The consultation document suggests that it would require explicit statutory powers for local government to require employers on a retender to return the relevant transferring employees to the LGPS if they moved out of the scheme under an earlier transfer to which the Best Value Direction applied. On a retender where employees currently participate in the incumbent provider’s broadly comparable pension scheme, new providers can access the LGPS should they wish to do so by seeking admitted body status, but there will be no requirement for them to do so.
The provisions also seem to extend to employers not currently caught by New Fair Deal or the Best Value Direction. “Protected transferees” covers all LGPS active or eligible employees who are employed by scheme employers or admission bodies (excluding the police and higher education employers), and who are compulsorily transferred to a different employer who does not offer membership of a public service pension scheme. This is wide enough to catch existing admission bodies that would ordinarily be outside the scope of New Fair Deal and the Best Value Direction. Was this what was intended?

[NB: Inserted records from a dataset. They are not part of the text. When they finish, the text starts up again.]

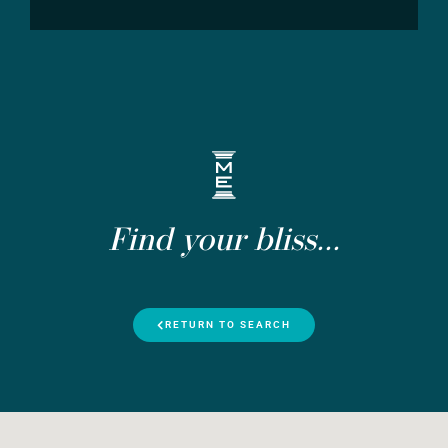
Find your bliss...
RETURN TO SEARCH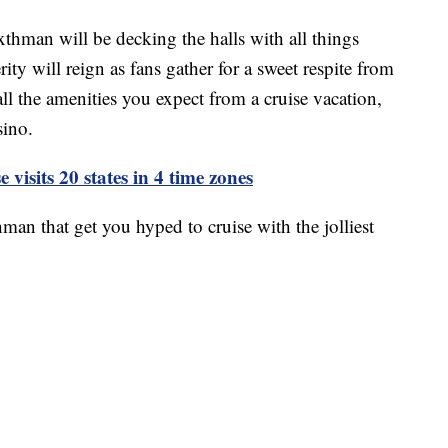
thman will be decking the halls with all things
ty will reign as fans gather for a sweet respite from
all the amenities you expect from a cruise vacation,
sino.
 visits 20 states in 4 time zones
an that get you hyped to cruise with the jolliest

It will be interesting to see whether these proposed amendments to the LGPS Regulations are revised and refined now that the consultation process has come to an end and once the feedback is evaluated.
Other changes being proposed
As well as amending the LGPS Regulations to implement New Fair Deal, the consultation sets out a number of other proposed changes to the legislation in relation to the Government’s policy on pensions freedom and choice and also to address issues of good stewardship of the scheme. The main changes being proposed are:
The regulations will be expressly amended so that it is put beyond doubt that an admission agreement can have a retrospective effect. This will be an important and helpful change for contractors when entering into service contracts where it has not been possible to get the admission agreement in place before the services are transferred over or where the transfer date has had to be delayed due to getting the admission agreement in place.

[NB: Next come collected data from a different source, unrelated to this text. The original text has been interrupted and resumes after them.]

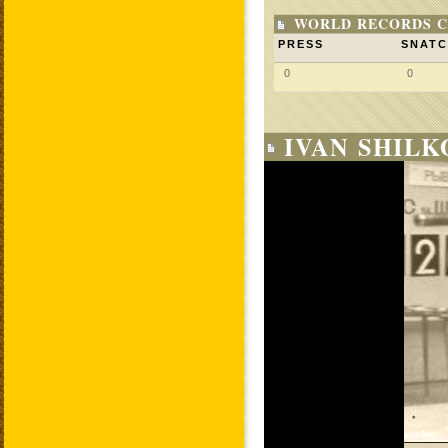
WORLD RECORDS C
PRESS
SNAT
0
0
IVAN SHILK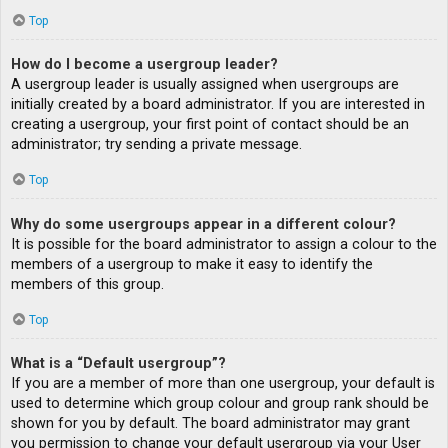
Top
How do I become a usergroup leader?
A usergroup leader is usually assigned when usergroups are
initially created by a board administrator. If you are interested in
creating a usergroup, your first point of contact should be an
administrator; try sending a private message.
Top
Why do some usergroups appear in a different colour?
It is possible for the board administrator to assign a colour to the
members of a usergroup to make it easy to identify the
members of this group.
Top
What is a “Default usergroup”?
If you are a member of more than one usergroup, your default is
used to determine which group colour and group rank should be
shown for you by default. The board administrator may grant
you permission to change your default usergroup via your User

A new set of options for accessing benefits accrued through the LGPS’s additional voluntary contribution arrangements. A member with such benefits will, depending on when they access those benefits, have the choice to use them for one or more lump sums, to purchase additional pension, to purchase an annuity or to transfer the benefits into another appropriate pension arrangement (e.g. to take advantage of flexi-access drawdown).

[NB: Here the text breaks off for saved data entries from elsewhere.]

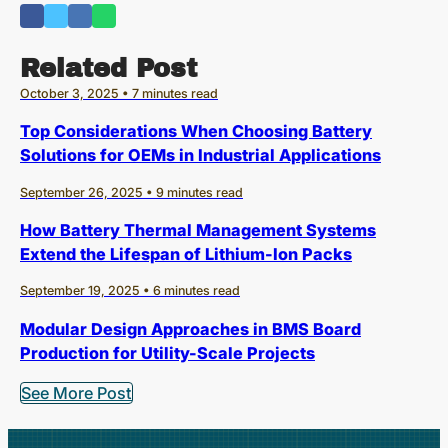
Related Post
October 3, 2025 • 7 minutes read
Top Considerations When Choosing Battery
Solutions for OEMs in Industrial Applications
September 26, 2025 • 9 minutes read
How Battery Thermal Management Systems
Extend the Lifespan of Lithium-Ion Packs
September 19, 2025 • 6 minutes read
Modular Design Approaches in BMS Board
Production for Utility-Scale Projects
See More Post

The regulations will be amended to allow for exit credits to be paid to employers that no longer have active members in the fund. This will mean that where a surplus is revealed on an exit valuation, the fund will be required to pay that surplus to the exiting employer within one month of the exiting employer ceasing to be a scheme employer (or such longer period as is agreed). This is positive for scheme employers, in terms of preventing a “trapped surplus” arsing in the fund. However, it will mean that administering authorities can reasonably require scheme employers, and particularly admission bodies, to generously fund their pension liabilities upfront.
The requirement for employer consent to early retirement will be removed for deferred members whose pension benefits were earned under the 2008 scheme and who retire between the ages of 55 and 60. As these benefits are actuarially reduced they are cost-neutral to the fund, so there is no need for the consent requirement.